> EXTRACT PROVIDED:
|
|
Subscribe / Log in / New account

Atomic context and kernel API design

LWN.net needs you!

Without subscribers, LWN would simply not exist. Please consider signing up for a subscription and helping to keep LWN publishing

By Jonathan Corbet
March 25, 2008
An API should refrain from making promises that it cannot keep. A recent episode involving the kernel's in_atomic() macro demonstrates how things can go wrong when a function does not really do what it appears to do. It is also a good excuse to look at an under-documented (but fundamental) aspect of kernel code design.

Kernel code generally runs in one of two fundamental contexts. Process context reigns when the kernel is running directly on behalf of a (usually) user-space process; the code which implements system calls is one example. When the kernel is running in process context, it is allowed to go to sleep if necessary. But when the kernel is running in atomic context, things like sleeping are not allowed. Code which handles hardware and software interrupts is one obvious example of atomic context.

[Items from a dataset]
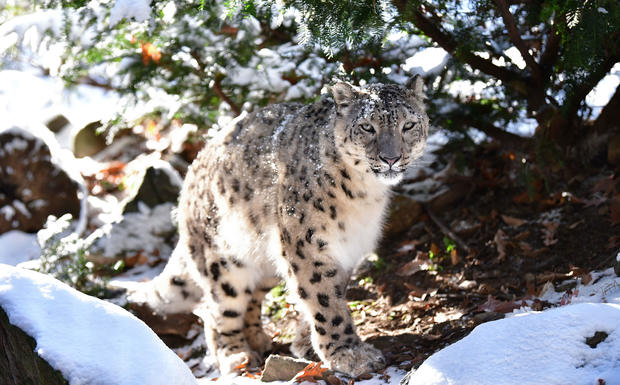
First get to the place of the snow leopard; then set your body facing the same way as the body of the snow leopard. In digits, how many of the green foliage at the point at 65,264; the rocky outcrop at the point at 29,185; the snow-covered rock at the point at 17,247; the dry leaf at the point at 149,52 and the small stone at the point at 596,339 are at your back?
4

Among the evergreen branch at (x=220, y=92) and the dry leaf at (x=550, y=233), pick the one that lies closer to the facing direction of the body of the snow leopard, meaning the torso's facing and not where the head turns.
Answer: the dry leaf

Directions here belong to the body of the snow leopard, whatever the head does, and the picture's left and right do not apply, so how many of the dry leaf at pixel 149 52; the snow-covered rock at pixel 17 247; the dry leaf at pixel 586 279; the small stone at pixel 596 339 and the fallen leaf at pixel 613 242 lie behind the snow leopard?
2

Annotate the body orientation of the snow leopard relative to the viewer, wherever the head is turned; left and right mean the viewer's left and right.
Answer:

> EXERCISE DESCRIPTION:
In the article on atomic context and kernel API design, why does the writer bring up the recent episode with the in_atomic() macro?

> WRITTEN ANSWER:
It shows how things can go wrong when a function doesn't really do what it appears to do, which backs the point that an API shouldn't make promises it can't keep. It is also a good excuse to look at an under-documented but fundamental part of kernel code design.